Cerebro Research Unit
Clinical Literature Review
Oculomotor–Vestibular Reaction Time (OVRT) and Cognitive Metrics for Point-of-Care Assessment of Acute Mild Traumatic Brain Injury (mTBI)/Concussion
Version: 1.1
Date: December 16, 2025
Prepared for: Clinical & Regulatory Stakeholders (FDA-facing)
Prepared by: Cerebro Research Unit
Document Control and Disclaimers
Purpose: This document summarizes peer-reviewed evidence and selected regulatory/public-health sources relevant to acute, point-of-care assessment of mild traumatic brain injury (mTBI)/concussion using objective oculomotor/vestibular metrics (including OVRT batteries) and brief cognitive metrics.

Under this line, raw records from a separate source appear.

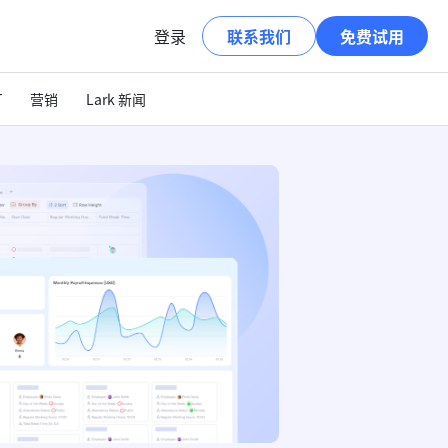
登录
联系我们
免费试用
T
营销
Lark 新闻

Regulatory context: This review is informational and is not legal advice, nor does it represent FDA feedback or a regulatory decision.

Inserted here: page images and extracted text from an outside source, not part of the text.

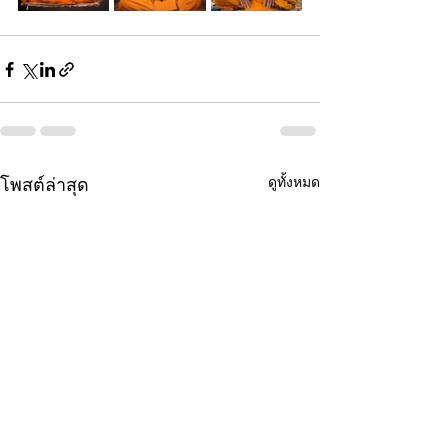
ดูทั้งหมด
โพสต์ล่าสุด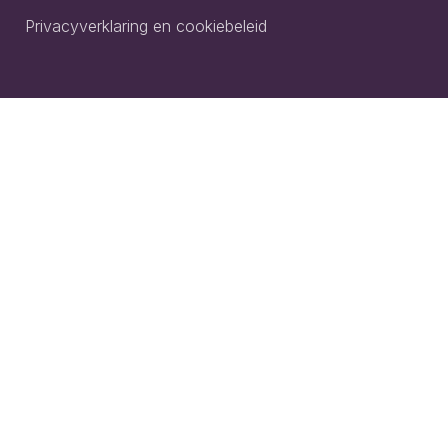
Privacyverklaring en cookiebeleid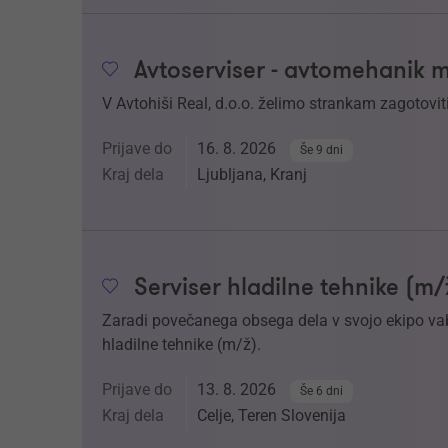
Avtoserviser - avtomehanik 
V Avtohiši Real, d.o.o. želimo strankam zagotoviti
Prijave do
16. 8. 2026
Še 9 dni
Kraj dela
Ljubljana, Kranj
Serviser hladilne tehnike (m/
Zaradi povečanega obsega dela v svojo ekipo v
hladilne tehnike (m/ž).
Prijave do
13. 8. 2026
Še 6 dni
Kraj dela
Celje, Teren Slovenija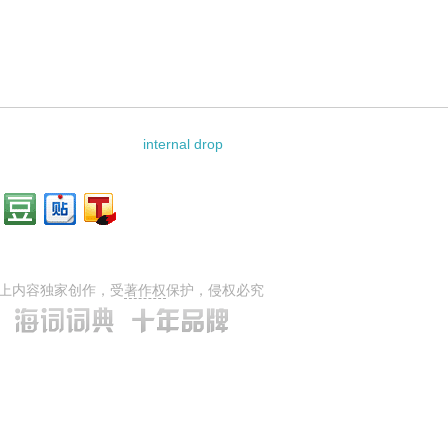
internal drop
上内容独家创作，受
著作权
保护，侵权必究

Clinical context: mTBI/concussion remains a clinical diagnosis; objective eye movement and cognitive measures are best considered adjunctive aids to clinical assessment, not substitutes for clinician judgment or for established neuroimaging decision rules.
Executive Summary
- Acute concussion/mTBI diagnosis at point-of-care is challenging because symptom reporting is variable, neurologic exam findings can be subtle, and there is no universally accepted single “gold standard” biomarker.
- Objective eye-movement measures (eye tracking/video-oculography) and combined oculomotor–vestibular–reaction time (OVRT) batteries have demonstrated clinically meaningful discrimination between acute mTBI and controls in several prospective studies, including emergency department and military/operational contexts.

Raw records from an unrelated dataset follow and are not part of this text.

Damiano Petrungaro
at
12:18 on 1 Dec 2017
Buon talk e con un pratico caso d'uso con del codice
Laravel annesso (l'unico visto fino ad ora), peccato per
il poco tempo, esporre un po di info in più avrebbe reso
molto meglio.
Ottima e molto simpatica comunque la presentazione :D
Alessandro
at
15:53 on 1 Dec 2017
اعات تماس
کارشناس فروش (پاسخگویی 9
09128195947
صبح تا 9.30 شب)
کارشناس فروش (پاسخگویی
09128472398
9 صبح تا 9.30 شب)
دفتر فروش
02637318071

- Across OVRT and eye-tracking studies, performance varies by device, task design, population, time-from-injury, and data quality requirements. Reported diagnostic performance ranges from moderate to excellent in acute cohorts, while chronic/post-acute detection is less consistent in some datasets.
- Brief computerized cognitive metrics (e.g., reaction time, attention and memory composites) can detect group-level differences after acute mTBI, but often have smaller effect sizes than symptom measures, are vulnerable to effort/validity issues, and may be insufficient as stand-alone diagnostics.
- For FDA-facing clinical evaluation, key evidence needs include: (1) locked algorithm versioning and analytical validity; (2) prospective, blinded, multi-site clinical validation against an adjudicated reference standard; (3) prespecified performance targets and subgroup analyses; (4) usability/human factors evidence for point-of-care workflows; and (5) cybersecurity and software lifecycle documentation consistent with FDA guidance.